I'm modelling a system using a Markov chain and by a few iterations of the transition matrix I can see a pattern emerging in the resulting polynomial that really looks like Pascal's triangle, but isn't quite. I've been out of the mathematics world for a little while now so I may be missing quite obvious, but this feels like the sort of thing that should be able to wrap very neatly up into a little summation or something. Ideally I want a simple expression in terms of $n$ and $\mu$.

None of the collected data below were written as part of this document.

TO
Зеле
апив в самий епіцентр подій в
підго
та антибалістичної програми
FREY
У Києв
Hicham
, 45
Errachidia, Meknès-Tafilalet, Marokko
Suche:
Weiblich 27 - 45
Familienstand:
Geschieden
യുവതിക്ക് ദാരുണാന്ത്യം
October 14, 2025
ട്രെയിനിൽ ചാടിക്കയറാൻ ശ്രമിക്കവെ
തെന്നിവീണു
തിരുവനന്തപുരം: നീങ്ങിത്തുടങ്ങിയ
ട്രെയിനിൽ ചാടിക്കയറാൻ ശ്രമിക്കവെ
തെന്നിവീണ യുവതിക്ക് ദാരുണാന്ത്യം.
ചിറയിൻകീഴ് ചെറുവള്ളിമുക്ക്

$$T=\begin{bmatrix} \mu^2-2\mu+1 & \mu-\mu^2 & \mu-\mu^2 & \mu^2\\ 0 & 1-\mu & 0 & \mu\\ 0 & 0 & 1-\mu & \mu\\ 0 & 0 & 0 & 1 \end{bmatrix}$$
$$i=\begin{bmatrix} 1\\ 0\\ 0\\ 0 \end{bmatrix}$$
Basically what I've done so far is take my transition matrix $T$ and raise it to the powers 1-4, then left multiplying by the initial state vector $i$. The first term of the resulting state vector $p$ is pretty clearly $(\mu^2-2\mu+1)^n$, but the other ones are much bigger. At the moment I'm only interested in the final term $p_4$, so I'll only show that one.

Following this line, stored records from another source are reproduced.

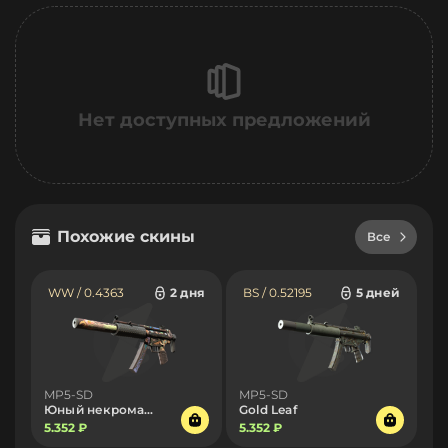
Нет доступных предложений
Похожие скины
Все
WW / 0.4363
2 дня
BS / 0.52195
5 дней
MP5-SD
MP5-SD
Юный некромант
Gold Leaf
5.352 ₽
5.352 ₽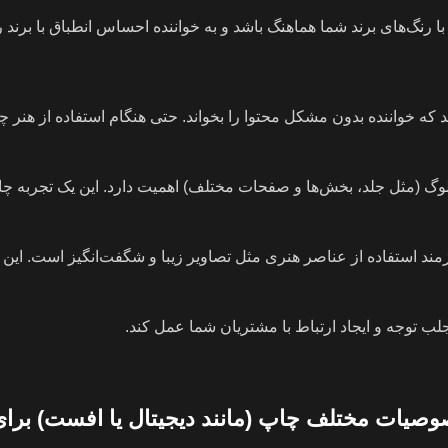
ا رنگ‌های برند شما هماهنگ باشد و به خواننده احساس انطباق با برند ر
د که خواننده بدون مشکل محتوا را بخواند. حتی هنگام استفاده از هنر چ
(مثل جلد، بخش‌ها و صفحات مختلف) اهمیت دارد. این یک تجربه چا
مند استفاده از عناصر هنری مثل تصاویر زیبا و شگفت‌انگیز است. ای
جلب توجه و ایجاد ارتباط با مشتریان شما عمل کند.
صیات مختلف چاپ (مانند دیجیتال یا افست) برای 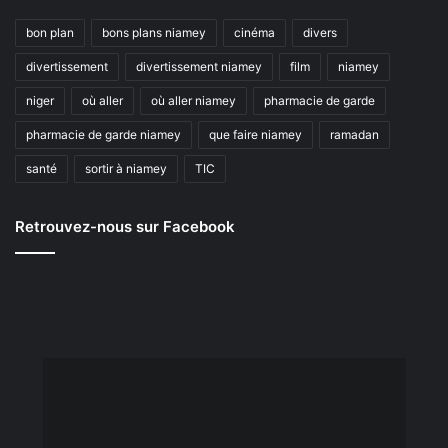
bon plan
bons plans niamey
cinéma
divers
divertissement
divertissement niamey
film
niamey
niger
où aller
où aller niamey
pharmacie de garde
pharmacie de garde niamey
que faire niamey
ramadan
santé
sortir à niamey
TIC
Retrouvez-nous sur Facebook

Here's the polynomials in expanded form: $$\mu^2\\ \mu^4-4\mu^3+4\mu^2\\ \mu^6-6\mu^5+15\mu^4-18\mu^3+9\mu^2\\ \mu^8-8\mu^7+28\mu^6-56\mu^5+68\mu^4-48\mu^3+16\mu^2$$
There's clearly a pattern here, the powers are going up by two each time, and each coefficient alternates sign, but what I'm trying to figure out is why the last few coefficients of each polynomial don't seem to follow the Pascal's triangle pattern. In each equation the middle coefficient is 2 smaller than the binomial coefficient should be, and then the ones after that are different in a way I can't seem to find a pattern for.
I was hoping someone might be able to point me in the right direction on this, I feel like there must be a way to write a general expression for this but I can't put my finger on it.

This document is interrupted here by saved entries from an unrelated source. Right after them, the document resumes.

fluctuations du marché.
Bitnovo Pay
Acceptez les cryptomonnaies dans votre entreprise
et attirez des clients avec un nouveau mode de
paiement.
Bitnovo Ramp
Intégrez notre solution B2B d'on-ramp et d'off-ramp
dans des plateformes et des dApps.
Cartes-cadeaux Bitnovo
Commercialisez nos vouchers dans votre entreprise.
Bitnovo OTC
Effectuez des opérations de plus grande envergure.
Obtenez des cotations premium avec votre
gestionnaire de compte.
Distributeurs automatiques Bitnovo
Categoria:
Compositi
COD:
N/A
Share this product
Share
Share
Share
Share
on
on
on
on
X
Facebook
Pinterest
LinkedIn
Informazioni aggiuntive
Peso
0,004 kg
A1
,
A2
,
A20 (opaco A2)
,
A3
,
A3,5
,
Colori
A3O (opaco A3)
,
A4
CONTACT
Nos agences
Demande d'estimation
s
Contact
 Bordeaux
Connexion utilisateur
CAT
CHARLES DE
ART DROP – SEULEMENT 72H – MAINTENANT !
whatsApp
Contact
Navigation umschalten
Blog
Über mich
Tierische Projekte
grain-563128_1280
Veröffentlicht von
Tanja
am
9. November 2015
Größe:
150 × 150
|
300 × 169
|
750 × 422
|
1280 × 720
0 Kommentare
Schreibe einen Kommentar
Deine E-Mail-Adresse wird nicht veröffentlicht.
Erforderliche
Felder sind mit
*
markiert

A standard technique for evaluating arbitrary powers $n$ of a square matrix $T$ is to use the Jordan decomposition $$T = QJQ^{-1} ,$$ where $J$ is the Jordan normal form of $T$ (its diagonal entries are the eigenvalues of $T$) and $Q$ is the corresponding similarity matrix. Then, $$T^n = (Q J Q^{-1})^n = Q J^n Q^{-1} ,$$ and it's comparatively easy to compute the $n$th power $J^n$ of a Jordan matrix.
In our case, in terms of $$\nu := 1 - \mu ,$$ we have $$J = \operatorname{diag}(\nu^2, \nu, \nu, 1), \qquad \qquad Q = \pmatrix{ \frac{1}{\nu} & -\frac{\nu + 1}{\nu} & \cdot & 1 \\ \cdot & \frac{\nu^2 - \nu - 1}{(\nu + 1) \nu} & \frac{\nu}{\nu + 1} & 1 \\ \cdot & -\frac{2 \nu + 1}{\nu + 1} & -\frac{\nu}{\nu + 1} & 1 \\ \cdot & \cdot & \cdot & 1} .$$ Our $J$ is diagonal, and it's easy to compute the $n$th power of a diagonal matrix---you simply take the $n$th power of each entry on the diagonal, so $J^n = \operatorname{diag}(\nu^{2n}, \nu^n, \nu^n, 1)$. Computing directly gives that the relevant entries of $T^n$ are $$\color{#bf0000}{ \boxed{ \begin{align} (T^n)_{11} &= \nu^{2n} \\ (T^n)_{12} = (T^n)_{13} &= \nu^n (1 - \nu^n) \\ (T^n)_{14} &= (1 - \nu^n)^2 \end{align}}} ,$$ which agrees with your computations for $n = 1, 2, 3, 4$.
Remark Expanding the square in the expression for $(T^n)_{14}$ gives $$(T^n)_{14} = \nu^{2 n} - 2 \nu^n + 1 = (1 - \mu)^{2 n} + \textrm{(a polynomial of degree $n$ in $\mu$)} ,$$ which explains why the coefficients of the polynomials $(T^n)_{14}$ agree (up to sign) with those of the binomial coefficients initially (more precisely, for the terms of degree $> n$).